Task item: From the text on Fuller's time with the Chiefs, extract a verbatim excerpt that begins at the words "Fuller, who the" and stops after "be for them.".

Text provided:
┄┄┄┄┄┄┄┄┄┄┄┄┄┄┄┄┄┄┄┄
Fuller, who the Redskins traded to the Chiefs in 2018, joined Kansas City as Reid was entering his sixth season with the team. In the two years away from Washington, he was surrounded by Pro Bowlers like Eric Berry and Tyrann Mathieu and got the chance to learn about football from a different perspective.

Reid's culture with the Chiefs was already established by the time he joined them, and it showed itself in their preparations for games. Fuller said his coaches would have the entire defense out 10 minutes before practice to walk through different plays they would run each day. At first, Fuller and his teammates were not enthusiastic about the extra practice, but that eventually subsided when they realized how helpful it could be for them.

"You get to a point where that's just the routine. That's just what we do," Fuller said. "That's how we do things. Those little extra sessions help guys so much. Once we got onto the field, it was so competitive."

The competitions during practice were intense. Fuller said the offense and defense "were at each other's throats," talking trash to one another. He remembers going back and forth with 2018 MVP quarterback Patrick Mahomes; even Reid wasn't immune to the occasional jab from players.
┄┄┄┄┄┄┄┄┄┄┄┄┄┄┄┄┄┄┄┄
Supplied material:

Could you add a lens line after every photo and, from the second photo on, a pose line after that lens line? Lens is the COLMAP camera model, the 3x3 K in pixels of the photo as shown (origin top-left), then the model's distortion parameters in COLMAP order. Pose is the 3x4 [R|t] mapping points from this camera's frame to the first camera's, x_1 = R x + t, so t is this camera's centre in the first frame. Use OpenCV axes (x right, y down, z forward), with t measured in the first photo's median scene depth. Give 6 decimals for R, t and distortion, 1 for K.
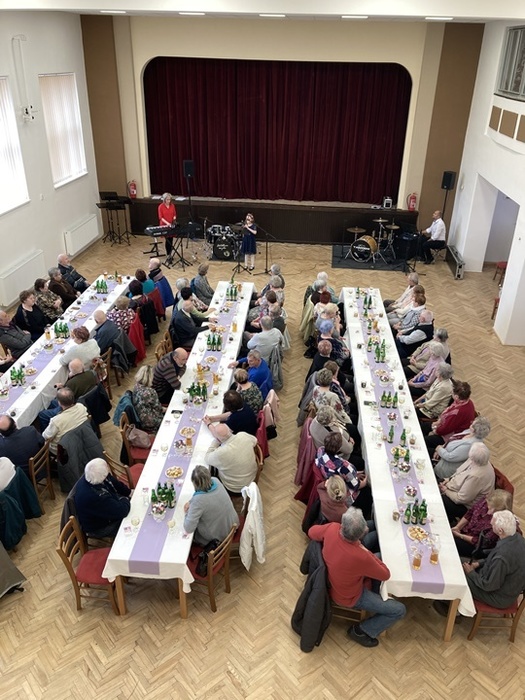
lens RADIAL K [[576.6, 0, 269.1], [0, 576.6, 355.6], [0, 0, 1]] dist [0.040693, -0.032436]
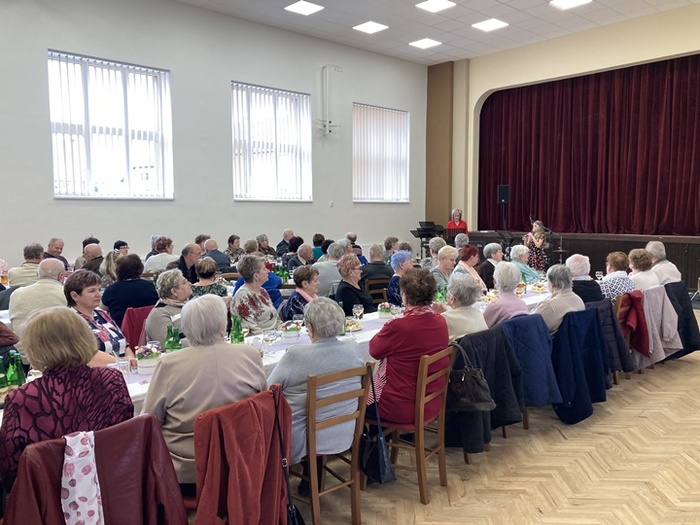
lens RADIAL K [[576.6, 0, 348.6], [0, 576.6, 273.1], [0, 0, 1]] dist [0.040693, -0.032436]
pose [[0.720315, 0.044794, -0.692199, 0.310047], [-0.298331, 0.920908, -0.250853, 0.085417], [0.626215, 0.387198, 0.676707, 0.287326]]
┄┄┄┄┄┄┄┄┄┄┄┄┄┄┄┄┄┄┄┄
Result for this task:
Fuller, who the Redskins traded to the Chiefs in 2018, joined Kansas City as Reid was entering his sixth season with the team. In the two years away from Washington, he was surrounded by Pro Bowlers like Eric Berry and Tyrann Mathieu and got the chance to learn about football from a different perspective.

Reid's culture with the Chiefs was already established by the time he joined them, and it showed itself in their preparations for games. Fuller said his coaches would have the entire defense out 10 minutes before practice to walk through different plays they would run each day. At first, Fuller and his teammates were not enthusiastic about the extra practice, but that eventually subsided when they realized how helpful it could be for them.